Philippe d’Orléans ne répugnait pas à la dépense et recevait à la hauteur de sa légendaire prodigalité. Les nombreuses tables dressées dans les salles du rez-de-chaussée regorgeaient des mets les plus raffinés. On y goûtait particulièrement d’onctueux desserts servis par des muses et des Cupidons tout habillés d’argent. Liselotte, qui préférait les plats rustiques et roboratifs de son Palatinat, faisait quand même honneur à ces pâtisseries qu’affectionnait Monsieur et qui dégoulinaient de sucre, de sirop et de confitures.

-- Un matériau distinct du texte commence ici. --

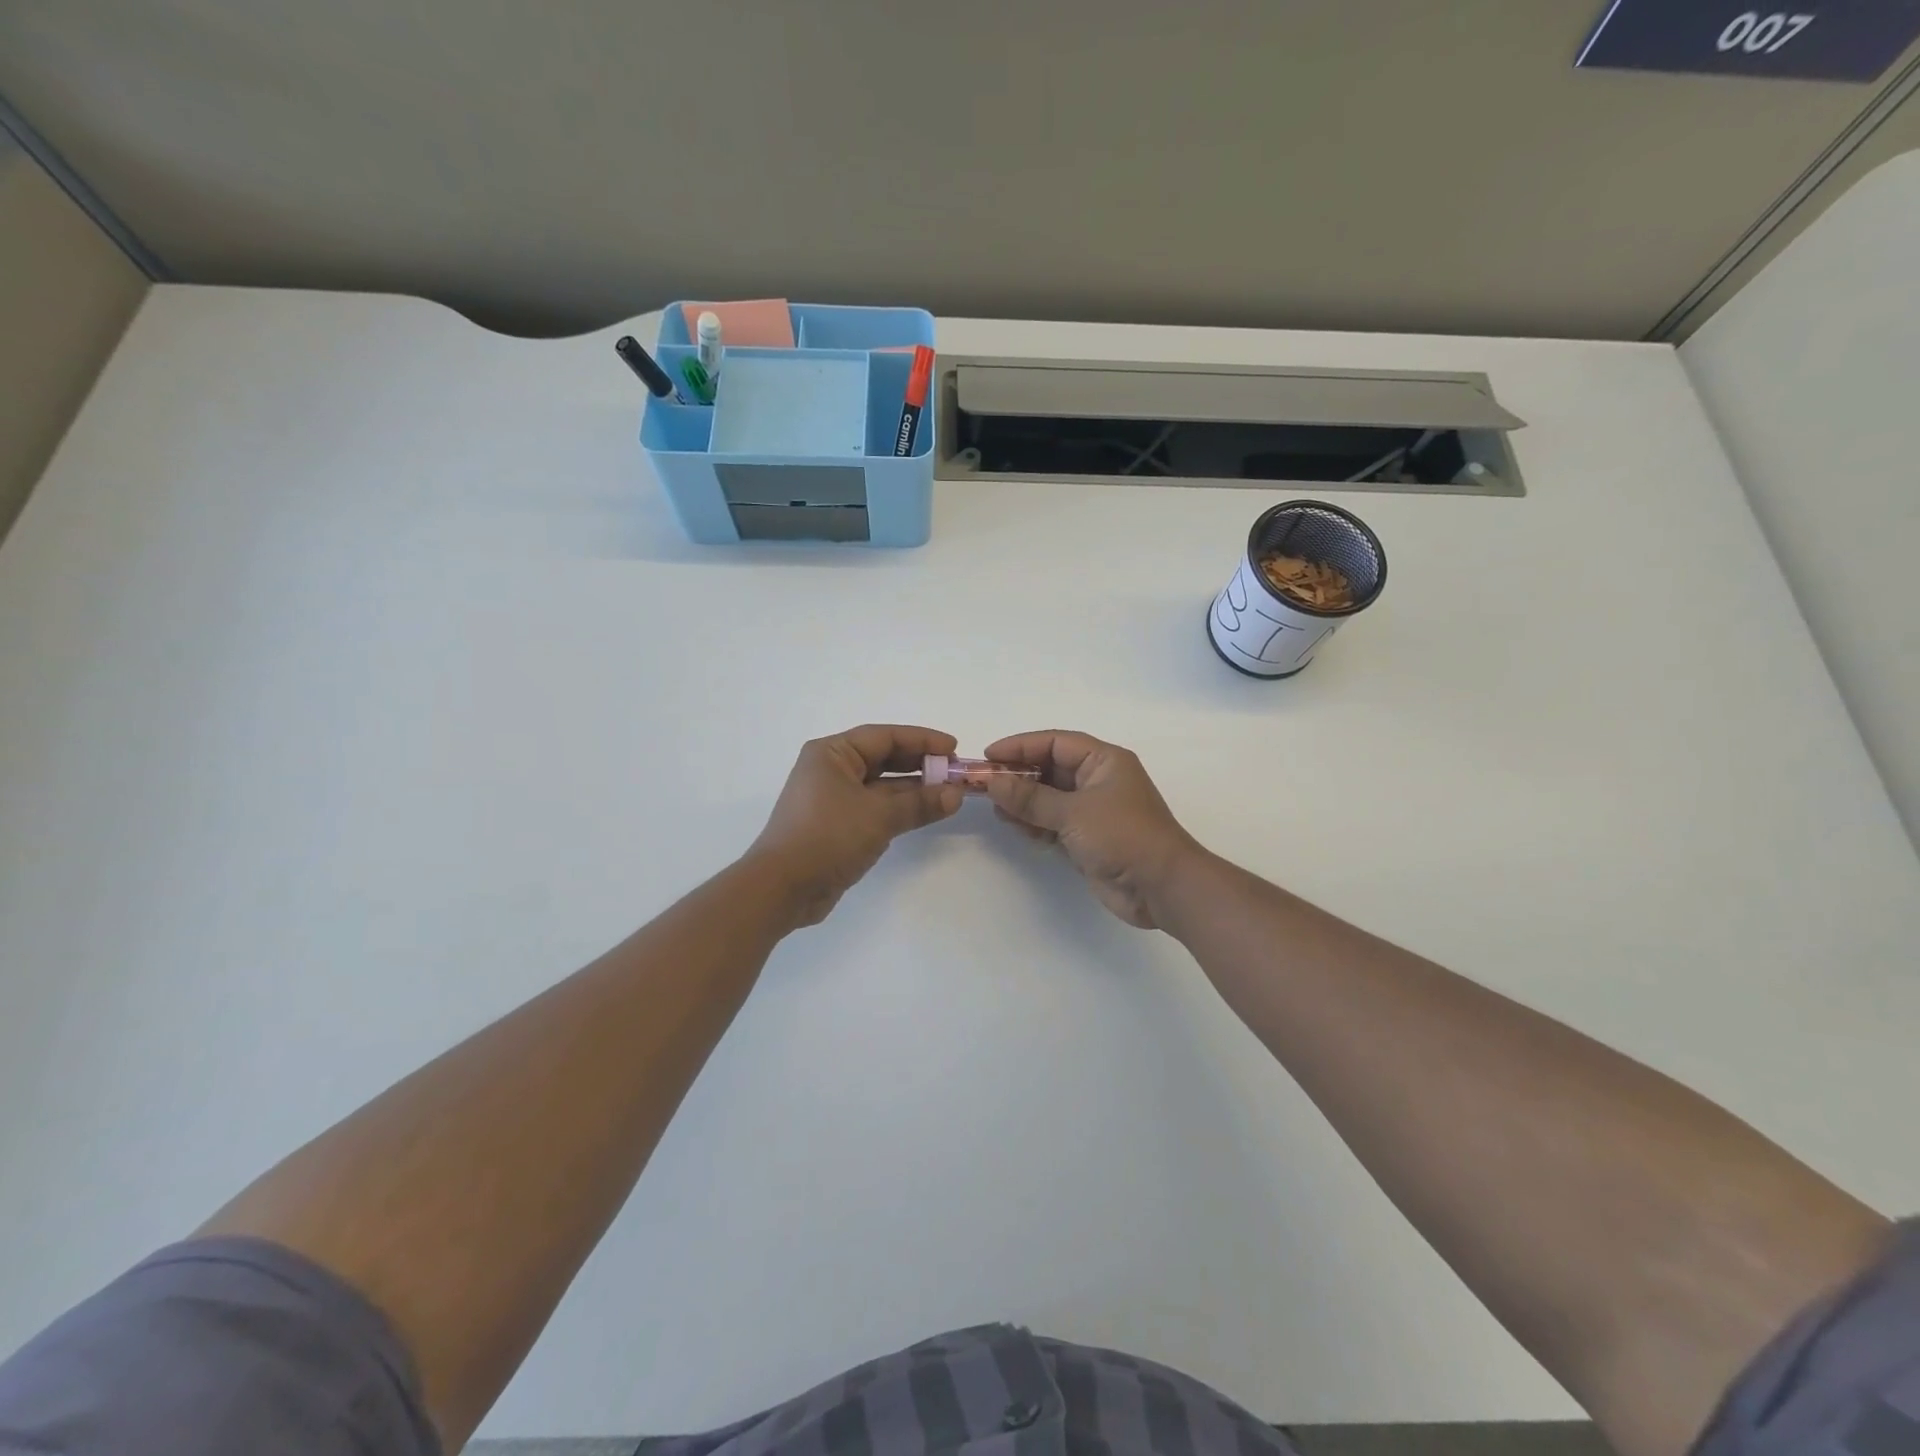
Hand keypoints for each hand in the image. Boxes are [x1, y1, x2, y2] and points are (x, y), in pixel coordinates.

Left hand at [746, 725, 963, 926]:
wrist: (782, 888)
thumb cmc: (827, 837)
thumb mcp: (878, 816)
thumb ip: (920, 802)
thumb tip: (956, 794)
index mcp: (832, 753)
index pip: (884, 736)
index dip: (922, 739)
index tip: (954, 747)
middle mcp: (831, 769)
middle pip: (883, 758)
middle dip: (920, 764)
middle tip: (955, 771)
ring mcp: (833, 799)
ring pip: (881, 785)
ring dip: (914, 789)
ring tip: (949, 793)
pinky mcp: (838, 825)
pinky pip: (875, 807)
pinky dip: (900, 808)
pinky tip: (926, 812)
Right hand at [983, 730, 1202, 928]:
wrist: (1161, 887)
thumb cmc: (1123, 836)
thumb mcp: (1073, 813)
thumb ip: (1030, 798)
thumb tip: (992, 782)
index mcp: (1104, 760)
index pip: (1054, 742)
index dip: (1020, 746)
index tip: (988, 757)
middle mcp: (1098, 779)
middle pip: (1049, 768)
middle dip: (1018, 776)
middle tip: (984, 785)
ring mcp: (1093, 810)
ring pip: (1049, 796)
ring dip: (1022, 801)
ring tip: (996, 809)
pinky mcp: (1088, 837)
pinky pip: (1053, 821)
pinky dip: (1034, 822)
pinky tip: (1015, 827)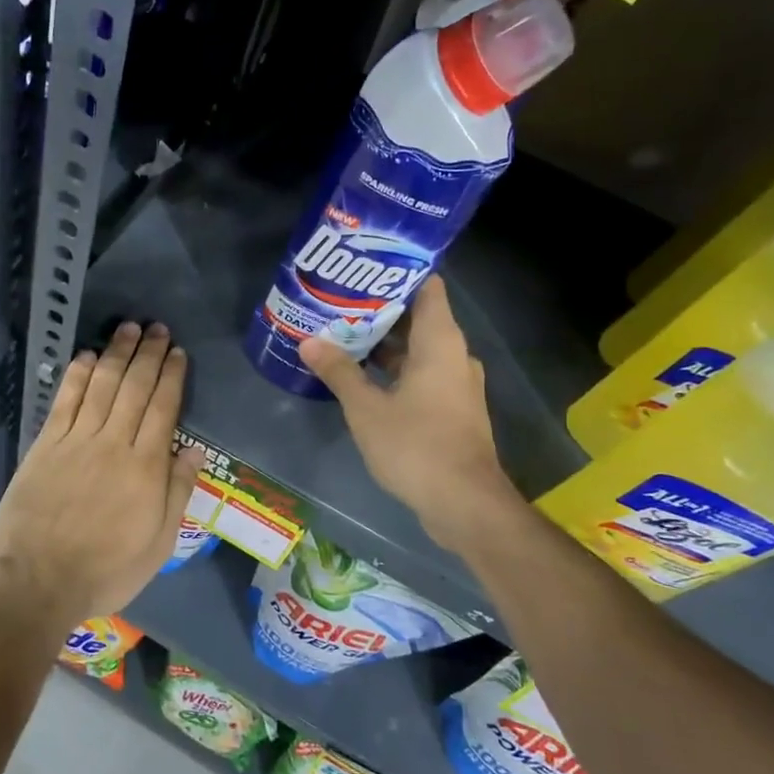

Les dames des seigneurs présents accouraient près d’elle à chaque pas qu’elle accomplissait. On lui demandait mille détails sur son Palatinat natal, comme s’il se fut agi d’une contrée lointaine et sauvage, peuplée de féroces indigènes. On s’étonnait aussi qu’elle maniât un français si élégamment délié et teinté d’un accent qui ne déparait point. « Et savez-vous également l’écrire ? » s’enhardit une curieuse. Enfin, les plus indiscrètes ne se privaient pas de l’interroger sur la vaillance de son époux lors des premières nuits où ils avaient dormi ensemble. Philippe l’avait-il honorée ainsi que Sa Grâce le méritait? Sans vraiment comprendre mais en devinant sous ce questionnement quelque intention maligne, Liselotte répondait que Monsieur était un époux des mieux intentionnés et qu’elle n’avait nulle raison de se plaindre des caresses qu’il lui prodiguait.

Au reste, il était vrai que Philippe, bien qu’il eût renoncé, au moins dans leur couche, à recourir à l’artifice de ses médailles bénites, la visitait chaque nuit avec une application toute conjugale. Mais, si elle approuvait cette assiduité, elle n’en ressentait aucun émoi ni remuement de la matrice. Cette absence de réactions ne la troublait nullement tant elle pensait déjà qu’il se mêlait à cette agitation des corps du vulgaire et peut-être même du ridicule.

Enfatué par le fait que tous les Grands venaient le saluer en sa « maison de campagne », Philippe ne voulait pas savoir qu’à part les obséquieux ordinaires, ces courtisans qui se déplaçaient jusqu’à lui adressaient d’abord leurs grâces au frère du Roi. Liselotte, nouvelle en ce pays et encore dépourvue de connivence avec ce petit peuple bavard, n’était pas dupe. Les ronds de jambe dissimulaient des sollicitations, les flatteries des demandes de faveurs ou même de gratifications pécuniaires. Mais rien ne pouvait altérer le plaisir de Monsieur qui courait de groupe en groupe avec des élégances de danseur.